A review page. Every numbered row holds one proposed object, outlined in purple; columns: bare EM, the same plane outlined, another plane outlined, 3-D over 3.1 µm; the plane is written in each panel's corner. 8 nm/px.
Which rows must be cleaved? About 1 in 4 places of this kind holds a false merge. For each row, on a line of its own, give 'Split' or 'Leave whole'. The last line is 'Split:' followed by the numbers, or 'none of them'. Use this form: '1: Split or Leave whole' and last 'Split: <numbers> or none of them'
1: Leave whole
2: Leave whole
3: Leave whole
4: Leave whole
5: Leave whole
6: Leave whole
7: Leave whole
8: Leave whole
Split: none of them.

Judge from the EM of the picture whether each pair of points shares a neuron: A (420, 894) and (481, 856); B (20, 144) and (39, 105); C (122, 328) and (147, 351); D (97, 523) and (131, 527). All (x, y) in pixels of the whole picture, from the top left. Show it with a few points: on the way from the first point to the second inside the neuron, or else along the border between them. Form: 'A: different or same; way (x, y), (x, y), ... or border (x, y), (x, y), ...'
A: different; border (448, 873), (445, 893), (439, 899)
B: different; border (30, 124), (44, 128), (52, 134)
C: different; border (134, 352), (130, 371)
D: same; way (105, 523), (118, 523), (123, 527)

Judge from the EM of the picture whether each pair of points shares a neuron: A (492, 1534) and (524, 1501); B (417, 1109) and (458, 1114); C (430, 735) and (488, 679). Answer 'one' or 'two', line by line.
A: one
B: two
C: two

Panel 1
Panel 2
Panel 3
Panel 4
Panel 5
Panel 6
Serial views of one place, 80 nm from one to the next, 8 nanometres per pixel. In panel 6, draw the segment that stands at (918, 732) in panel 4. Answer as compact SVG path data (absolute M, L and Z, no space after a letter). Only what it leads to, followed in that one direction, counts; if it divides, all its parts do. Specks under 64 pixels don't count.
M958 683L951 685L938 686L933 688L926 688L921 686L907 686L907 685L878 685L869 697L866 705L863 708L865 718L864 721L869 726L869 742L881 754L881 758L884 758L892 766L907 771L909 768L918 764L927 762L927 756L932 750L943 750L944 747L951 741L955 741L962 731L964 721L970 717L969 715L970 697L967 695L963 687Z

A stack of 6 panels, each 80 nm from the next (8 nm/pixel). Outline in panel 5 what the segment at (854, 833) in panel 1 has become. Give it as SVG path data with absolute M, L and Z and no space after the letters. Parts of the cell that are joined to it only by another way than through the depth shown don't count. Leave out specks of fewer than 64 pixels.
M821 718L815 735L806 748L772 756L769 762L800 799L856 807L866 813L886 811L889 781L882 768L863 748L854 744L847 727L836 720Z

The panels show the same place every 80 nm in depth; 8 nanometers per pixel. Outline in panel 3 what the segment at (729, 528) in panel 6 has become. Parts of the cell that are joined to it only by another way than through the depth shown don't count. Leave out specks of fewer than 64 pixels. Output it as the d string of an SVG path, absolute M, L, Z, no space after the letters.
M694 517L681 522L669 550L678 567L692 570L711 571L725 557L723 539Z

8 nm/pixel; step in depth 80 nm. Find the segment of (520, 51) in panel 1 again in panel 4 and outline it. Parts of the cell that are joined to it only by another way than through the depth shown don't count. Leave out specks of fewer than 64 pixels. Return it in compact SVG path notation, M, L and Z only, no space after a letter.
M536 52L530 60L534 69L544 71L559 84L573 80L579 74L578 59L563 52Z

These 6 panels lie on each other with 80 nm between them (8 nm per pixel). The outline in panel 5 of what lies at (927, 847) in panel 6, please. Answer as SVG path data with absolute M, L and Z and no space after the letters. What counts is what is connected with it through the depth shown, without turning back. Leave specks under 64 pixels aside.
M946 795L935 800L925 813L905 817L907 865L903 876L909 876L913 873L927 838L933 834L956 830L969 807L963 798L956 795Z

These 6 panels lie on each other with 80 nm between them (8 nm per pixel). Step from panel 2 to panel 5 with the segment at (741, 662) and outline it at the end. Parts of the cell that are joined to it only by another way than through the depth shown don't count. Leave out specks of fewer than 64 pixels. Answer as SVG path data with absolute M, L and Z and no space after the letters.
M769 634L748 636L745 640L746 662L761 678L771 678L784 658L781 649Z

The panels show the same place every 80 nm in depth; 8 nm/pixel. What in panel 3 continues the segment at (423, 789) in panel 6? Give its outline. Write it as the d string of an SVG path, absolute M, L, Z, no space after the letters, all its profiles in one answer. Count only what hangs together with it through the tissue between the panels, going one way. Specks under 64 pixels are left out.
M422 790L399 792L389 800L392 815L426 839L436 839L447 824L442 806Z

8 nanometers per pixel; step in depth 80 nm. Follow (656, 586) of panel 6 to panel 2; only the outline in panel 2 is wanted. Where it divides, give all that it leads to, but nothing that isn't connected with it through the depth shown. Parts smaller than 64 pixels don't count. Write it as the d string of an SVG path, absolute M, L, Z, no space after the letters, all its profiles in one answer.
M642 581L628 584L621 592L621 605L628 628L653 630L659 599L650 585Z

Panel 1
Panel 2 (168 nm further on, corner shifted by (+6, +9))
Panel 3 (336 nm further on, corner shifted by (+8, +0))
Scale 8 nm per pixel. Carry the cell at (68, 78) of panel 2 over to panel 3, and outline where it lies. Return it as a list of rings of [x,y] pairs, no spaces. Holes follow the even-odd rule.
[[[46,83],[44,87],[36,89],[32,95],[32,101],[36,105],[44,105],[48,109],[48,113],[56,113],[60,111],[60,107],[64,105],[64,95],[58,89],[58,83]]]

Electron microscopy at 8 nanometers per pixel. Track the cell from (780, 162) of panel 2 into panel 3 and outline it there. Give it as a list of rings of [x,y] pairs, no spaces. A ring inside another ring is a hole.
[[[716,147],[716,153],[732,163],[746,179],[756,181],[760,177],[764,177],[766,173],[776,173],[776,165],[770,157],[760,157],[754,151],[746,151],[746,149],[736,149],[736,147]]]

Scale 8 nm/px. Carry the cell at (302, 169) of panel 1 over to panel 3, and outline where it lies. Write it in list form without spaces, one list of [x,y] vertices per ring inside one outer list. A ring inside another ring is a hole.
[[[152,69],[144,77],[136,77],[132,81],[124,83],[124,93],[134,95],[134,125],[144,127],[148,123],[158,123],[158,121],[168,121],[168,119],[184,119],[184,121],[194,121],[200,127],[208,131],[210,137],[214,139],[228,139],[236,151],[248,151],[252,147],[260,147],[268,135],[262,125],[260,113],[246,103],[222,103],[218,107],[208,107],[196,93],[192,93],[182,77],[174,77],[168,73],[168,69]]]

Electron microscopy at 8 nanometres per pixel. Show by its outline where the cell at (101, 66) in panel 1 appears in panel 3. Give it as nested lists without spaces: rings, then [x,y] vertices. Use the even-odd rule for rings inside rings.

-*-

Your instructions :: Transcribe all of the records above without altering anything.

Exercise result ::
A review page. Every numbered row holds one proposed object, outlined in purple; columns: bare EM, the same plane outlined, another plane outlined, 3-D over 3.1 µm; the plane is written in each panel's corner. 8 nm/px.
Which rows must be cleaved? About 1 in 4 places of this kind holds a false merge. For each row, on a line of its own, give 'Split' or 'Leave whole'. The last line is 'Split:' followed by the numbers, or 'none of them'. Use this form: '1: Split or Leave whole' and last 'Split: <numbers> or none of them'
1: Leave whole
2: Leave whole
3: Leave whole
4: Leave whole
5: Leave whole
6: Leave whole
7: Leave whole
8: Leave whole
Split: none of them.

Judge from the EM of the picture whether each pair of points shares a neuron: A (420, 894) and (481, 856); B (20, 144) and (39, 105); C (122, 328) and (147, 351); D (97, 523) and (131, 527). All (x, y) in pixels of the whole picture, from the top left. Show it with a few points: on the way from the first point to the second inside the neuron, or else along the border between them. Form: 'A: different or same; way (x, y), (x, y), ... or border (x, y), (x, y), ...'
A: different; border (448, 873), (445, 893), (439, 899)
B: different; border (30, 124), (44, 128), (52, 134)
C: different; border (134, 352), (130, 371)
D: same; way (105, 523), (118, 523), (123, 527)

Judge from the EM of the picture whether each pair of points shares a neuron: A (492, 1534) and (524, 1501); B (417, 1109) and (458, 1114); C (430, 735) and (488, 679). Answer 'one' or 'two', line by line.
A: one
B: two
C: two

Panel 1
Panel 2
Panel 3
Panel 4
Panel 5
Panel 6
Serial views of one place, 80 nm from one to the next, 8 nanometres per pixel. In panel 6, draw the segment that stands at (918, 732) in panel 4. Answer as compact SVG path data (absolute M, L and Z, no space after a letter). Only what it leads to, followed in that one direction, counts; if it divides, all its parts do. Specks under 64 pixels don't count.
M958 683L951 685L938 686L933 688L926 688L921 686L907 686L907 685L878 685L869 697L866 705L863 708L865 718L864 721L869 726L869 742L881 754L881 758L884 758L892 766L907 771L909 768L918 764L927 762L927 756L932 750L943 750L944 747L951 741L955 741L962 731L964 721L970 717L969 715L970 697L967 695L963 687Z

A stack of 6 panels, each 80 nm from the next (8 nm/pixel). Outline in panel 5 what the segment at (854, 833) in panel 1 has become. Give it as SVG path data with absolute M, L and Z and no space after the letters. Parts of the cell that are joined to it only by another way than through the depth shown don't count. Leave out specks of fewer than 64 pixels.
M821 718L815 735L806 748L772 756L769 762L800 799L856 807L866 813L886 811L889 781L882 768L863 748L854 744L847 727L836 720Z

The panels show the same place every 80 nm in depth; 8 nanometers per pixel. Outline in panel 3 what the segment at (729, 528) in panel 6 has become. Parts of the cell that are joined to it only by another way than through the depth shown don't count. Leave out specks of fewer than 64 pixels. Output it as the d string of an SVG path, absolute M, L, Z, no space after the letters.
M694 517L681 522L669 550L678 567L692 570L711 571L725 557L723 539Z

8 nm/pixel; step in depth 80 nm. Find the segment of (520, 51) in panel 1 again in panel 4 and outline it. Parts of the cell that are joined to it only by another way than through the depth shown don't count. Leave out specks of fewer than 64 pixels. Return it in compact SVG path notation, M, L and Z only, no space after a letter.
M536 52L530 60L534 69L544 71L559 84L573 80L579 74L578 59L563 52Z

These 6 panels lie on each other with 80 nm between them (8 nm per pixel). The outline in panel 5 of what lies at (927, 847) in panel 6, please. Answer as SVG path data with absolute M, L and Z and no space after the letters. What counts is what is connected with it through the depth shown, without turning back. Leave specks under 64 pixels aside.
M946 795L935 800L925 813L905 817L907 865L903 876L909 876L913 873L927 838L933 834L956 830L969 807L963 798L956 795Z

These 6 panels lie on each other with 80 nm between them (8 nm per pixel). Step from panel 2 to panel 5 with the segment at (741, 662) and outline it at the end. Parts of the cell that are joined to it only by another way than through the depth shown don't count. Leave out specks of fewer than 64 pixels. Answer as SVG path data with absolute M, L and Z and no space after the letters.
M769 634L748 636L745 640L746 662L761 678L771 678L784 658L781 649Z

The panels show the same place every 80 nm in depth; 8 nm/pixel. What in panel 3 continues the segment at (423, 789) in panel 6? Give its outline. Write it as the d string of an SVG path, absolute M, L, Z, no space after the letters, all its profiles in one answer. Count only what hangs together with it through the tissue between the panels, going one way. Specks under 64 pixels are left out.
M422 790L399 792L389 800L392 815L426 839L436 839L447 824L442 806Z

8 nanometers per pixel; step in depth 80 nm. Follow (656, 586) of panel 6 to panel 2; only the outline in panel 2 is wanted. Where it divides, give all that it leads to, but nothing that isn't connected with it through the depth shown. Parts smaller than 64 pixels don't count. Write it as the d string of an SVG path, absolute M, L, Z, no space after the letters, all its profiles in one answer.
M642 581L628 584L621 592L621 605L628 628L653 630L659 599L650 585Z

Panel 1
Panel 2 (168 nm further on, corner shifted by (+6, +9))
Panel 3 (336 nm further on, corner shifted by (+8, +0))
Scale 8 nm per pixel. Carry the cell at (68, 78) of panel 2 over to panel 3, and outline where it lies. Return it as a list of rings of [x,y] pairs, no spaces. Holes follow the even-odd rule.
[[[46,83],[44,87],[36,89],[32,95],[32,101],[36,105],[44,105],[48,109],[48,113],[56,113],[60,111],[60,107],[64,105],[64,95],[58,89],[58,83]]]

Electron microscopy at 8 nanometers per pixel. Track the cell from (780, 162) of panel 2 into panel 3 and outline it there. Give it as a list of rings of [x,y] pairs, no spaces. A ring inside another ring is a hole.
[[[716,147],[716,153],[732,163],[746,179],[756,181],[760,177],[764,177],[766,173],[776,173],[776,165],[770,157],[760,157],[754,151],[746,151],[746,149],[736,149],[736,147]]]

Scale 8 nm/px. Carry the cell at (302, 169) of panel 1 over to panel 3, and outline where it lies. Write it in list form without spaces, one list of [x,y] vertices per ring inside one outer list. A ring inside another ring is a hole.
[[[152,69],[144,77],[136,77],[132,81],[124,83],[124,93],[134,95],[134,125],[144,127],[148,123],[158,123],[158,121],[168,121],[168,119],[184,119],[184,121],[194,121],[200,127],[208,131],[210,137],[214,139],[228,139],[236,151],[248,151],[252,147],[260,147],[268,135],[262,125],[260,113],[246,103],[222,103],[218,107],[208,107],[196,93],[192,93],[182,77],[174,77],[168,73],[168,69]]]

Electron microscopy at 8 nanometres per pixel. Show by its outline where the cell at (101, 66) in panel 1 appears in panel 3. Give it as nested lists without spaces: rings, then [x,y] vertices. Use the even-odd rule for rings inside rings.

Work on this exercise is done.